● **TASK GOAL**
Each line of the data that mentions the string "entitats" needs to be identified and copied.

[Transcribed page contents]
------------------------------------------------------------------------

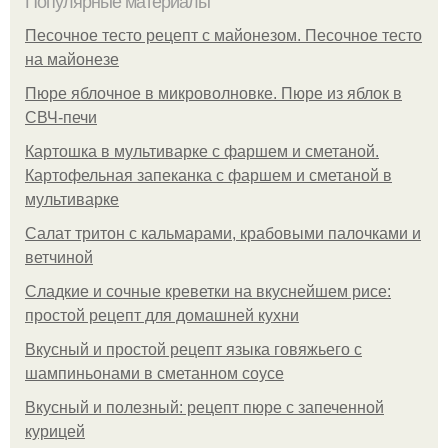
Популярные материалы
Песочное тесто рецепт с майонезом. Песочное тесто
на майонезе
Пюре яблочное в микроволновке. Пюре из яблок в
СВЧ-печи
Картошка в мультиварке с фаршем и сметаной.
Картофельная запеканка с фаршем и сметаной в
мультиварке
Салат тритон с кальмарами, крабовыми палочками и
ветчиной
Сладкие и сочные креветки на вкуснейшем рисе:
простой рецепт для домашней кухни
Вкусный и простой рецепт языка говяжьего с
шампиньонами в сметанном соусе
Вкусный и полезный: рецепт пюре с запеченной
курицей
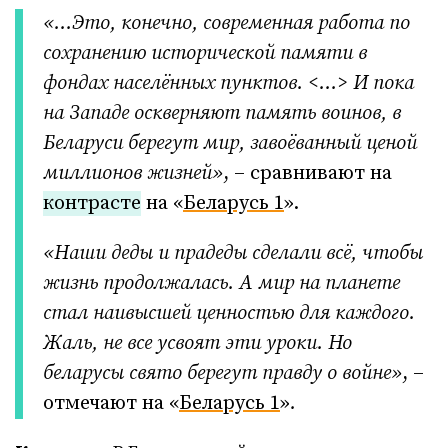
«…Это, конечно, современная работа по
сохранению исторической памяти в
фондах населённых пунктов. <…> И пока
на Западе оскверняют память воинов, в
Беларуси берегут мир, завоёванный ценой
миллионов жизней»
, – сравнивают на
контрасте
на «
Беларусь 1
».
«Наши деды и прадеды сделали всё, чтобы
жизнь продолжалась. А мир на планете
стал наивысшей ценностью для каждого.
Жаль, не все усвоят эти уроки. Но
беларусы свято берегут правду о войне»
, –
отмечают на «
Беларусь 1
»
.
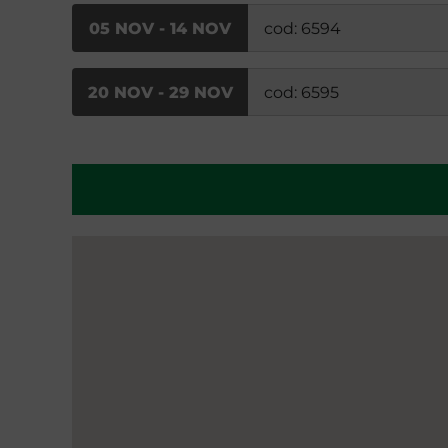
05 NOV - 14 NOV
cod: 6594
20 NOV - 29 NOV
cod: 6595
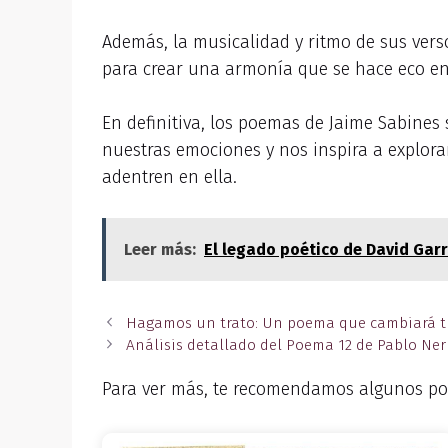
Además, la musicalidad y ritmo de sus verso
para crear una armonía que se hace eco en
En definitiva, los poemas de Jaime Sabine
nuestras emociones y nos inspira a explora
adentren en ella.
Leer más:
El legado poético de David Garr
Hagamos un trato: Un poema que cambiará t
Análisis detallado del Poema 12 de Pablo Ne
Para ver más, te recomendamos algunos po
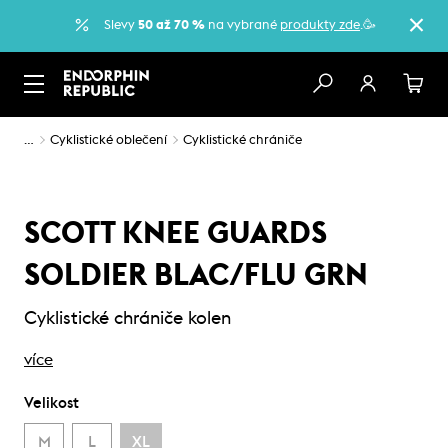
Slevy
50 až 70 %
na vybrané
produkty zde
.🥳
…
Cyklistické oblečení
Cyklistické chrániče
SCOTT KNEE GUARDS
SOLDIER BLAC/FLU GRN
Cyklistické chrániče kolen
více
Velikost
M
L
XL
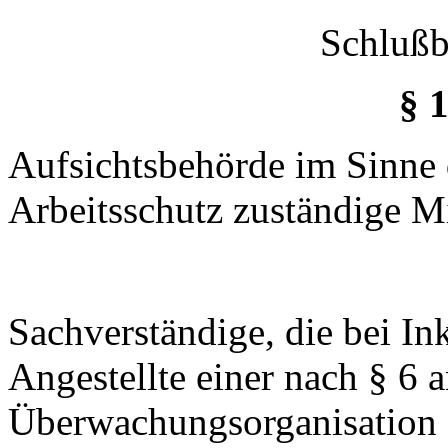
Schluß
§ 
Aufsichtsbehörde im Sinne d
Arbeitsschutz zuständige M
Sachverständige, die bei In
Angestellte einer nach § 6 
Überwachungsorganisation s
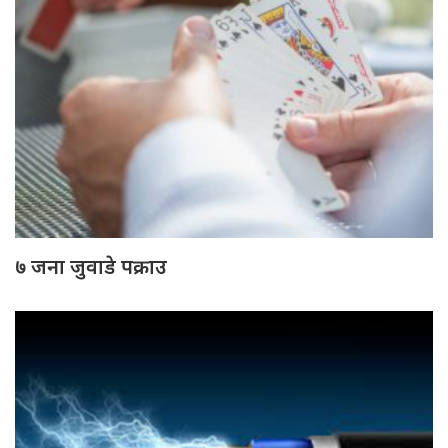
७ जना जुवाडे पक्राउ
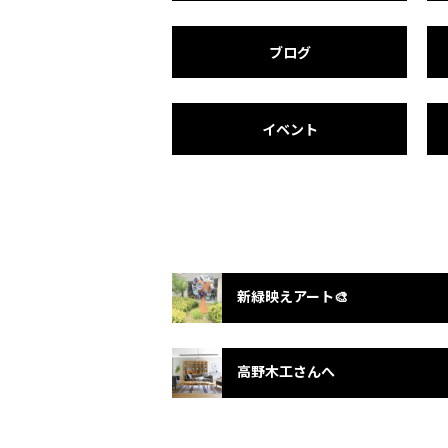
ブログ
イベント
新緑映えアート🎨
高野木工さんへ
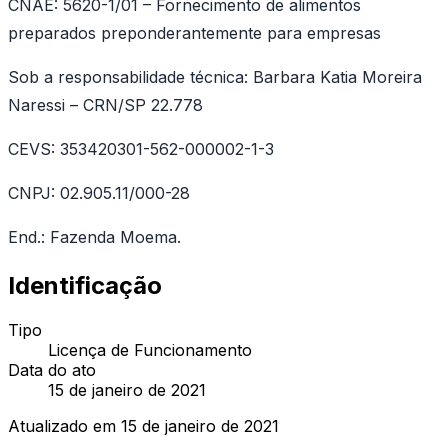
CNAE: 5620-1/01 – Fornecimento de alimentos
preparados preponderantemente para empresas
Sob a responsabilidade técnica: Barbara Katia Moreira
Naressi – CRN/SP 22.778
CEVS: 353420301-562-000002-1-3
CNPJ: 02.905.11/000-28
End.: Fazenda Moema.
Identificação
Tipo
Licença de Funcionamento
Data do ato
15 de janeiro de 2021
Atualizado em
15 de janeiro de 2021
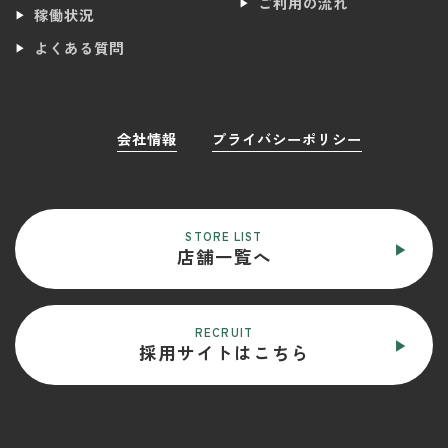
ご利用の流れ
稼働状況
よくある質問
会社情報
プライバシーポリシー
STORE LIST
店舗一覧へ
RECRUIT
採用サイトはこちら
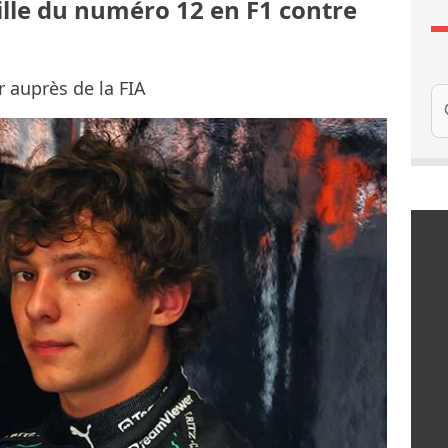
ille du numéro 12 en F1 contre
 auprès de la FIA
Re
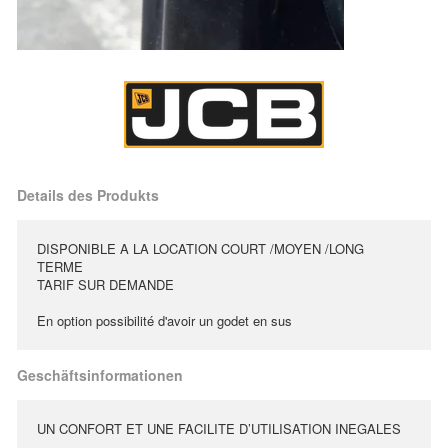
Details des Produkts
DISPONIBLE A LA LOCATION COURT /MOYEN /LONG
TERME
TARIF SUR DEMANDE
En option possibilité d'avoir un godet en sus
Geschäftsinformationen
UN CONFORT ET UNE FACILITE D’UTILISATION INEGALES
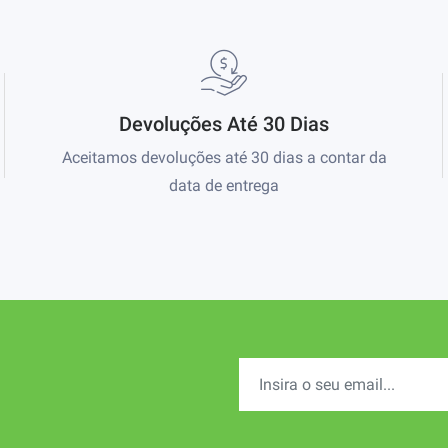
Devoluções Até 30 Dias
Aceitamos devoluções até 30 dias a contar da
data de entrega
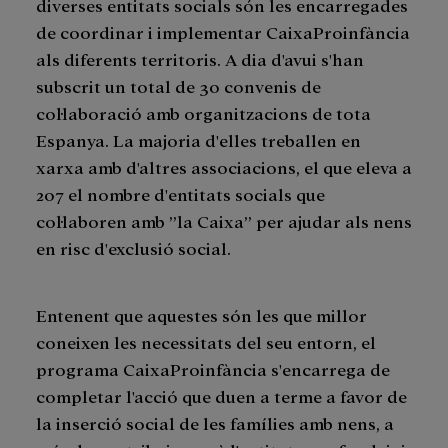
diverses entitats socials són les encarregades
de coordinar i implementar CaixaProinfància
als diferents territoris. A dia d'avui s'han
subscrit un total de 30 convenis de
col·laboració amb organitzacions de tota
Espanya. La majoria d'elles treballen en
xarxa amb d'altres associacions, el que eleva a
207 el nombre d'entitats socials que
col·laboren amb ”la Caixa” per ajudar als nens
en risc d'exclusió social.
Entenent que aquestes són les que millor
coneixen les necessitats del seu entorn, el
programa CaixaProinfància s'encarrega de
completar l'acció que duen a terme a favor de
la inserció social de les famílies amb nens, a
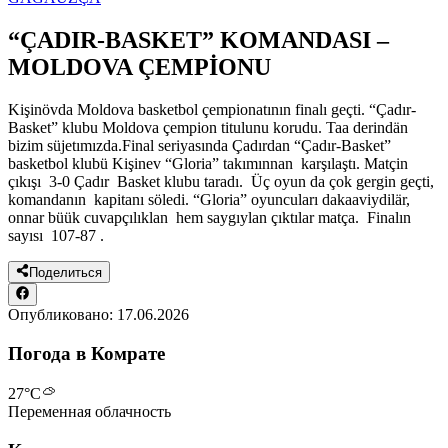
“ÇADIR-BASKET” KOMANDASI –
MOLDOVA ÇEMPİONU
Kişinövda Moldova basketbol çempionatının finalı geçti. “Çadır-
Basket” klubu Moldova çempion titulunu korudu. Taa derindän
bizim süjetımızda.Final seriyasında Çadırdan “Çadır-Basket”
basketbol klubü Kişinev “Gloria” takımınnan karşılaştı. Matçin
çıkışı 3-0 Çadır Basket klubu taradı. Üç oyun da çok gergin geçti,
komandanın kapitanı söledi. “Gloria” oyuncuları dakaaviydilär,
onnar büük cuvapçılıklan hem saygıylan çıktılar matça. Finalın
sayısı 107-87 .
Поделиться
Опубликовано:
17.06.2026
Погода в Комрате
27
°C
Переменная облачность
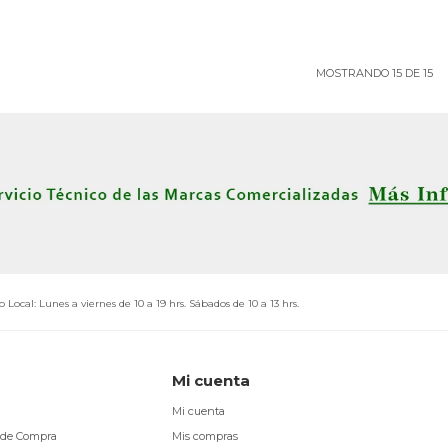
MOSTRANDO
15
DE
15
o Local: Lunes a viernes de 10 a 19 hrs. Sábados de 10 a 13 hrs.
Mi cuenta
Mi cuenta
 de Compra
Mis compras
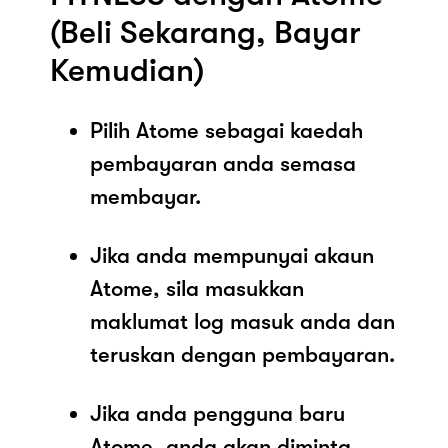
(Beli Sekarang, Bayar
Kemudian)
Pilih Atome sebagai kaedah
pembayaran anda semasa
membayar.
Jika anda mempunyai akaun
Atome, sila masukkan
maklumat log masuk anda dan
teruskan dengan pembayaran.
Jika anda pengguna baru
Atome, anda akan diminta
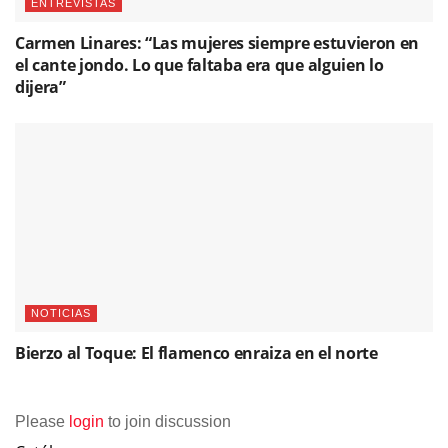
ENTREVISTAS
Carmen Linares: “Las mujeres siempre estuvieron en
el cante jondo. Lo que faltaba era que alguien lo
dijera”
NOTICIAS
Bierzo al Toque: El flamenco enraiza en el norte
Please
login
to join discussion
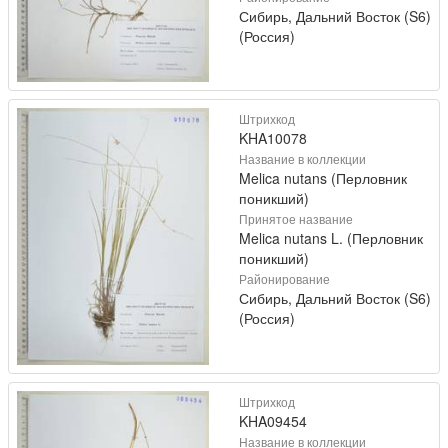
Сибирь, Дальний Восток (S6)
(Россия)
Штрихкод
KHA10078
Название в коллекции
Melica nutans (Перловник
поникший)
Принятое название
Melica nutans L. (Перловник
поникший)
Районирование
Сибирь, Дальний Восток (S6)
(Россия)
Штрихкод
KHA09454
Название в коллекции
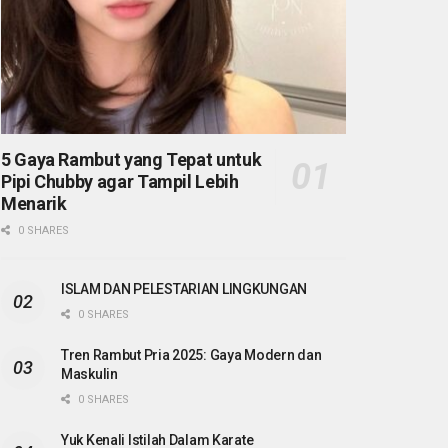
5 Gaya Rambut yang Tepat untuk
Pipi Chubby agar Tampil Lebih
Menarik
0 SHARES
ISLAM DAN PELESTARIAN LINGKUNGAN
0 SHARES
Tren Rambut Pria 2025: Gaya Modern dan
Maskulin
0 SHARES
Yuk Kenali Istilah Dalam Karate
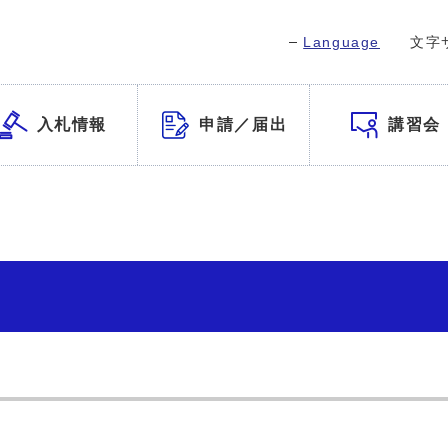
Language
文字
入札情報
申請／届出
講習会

------------------------------------------------------------------------

● **ANSWER TO THE PROBLEM**
diverses entitats socials són les encarregades
207 el nombre d'entitats socials que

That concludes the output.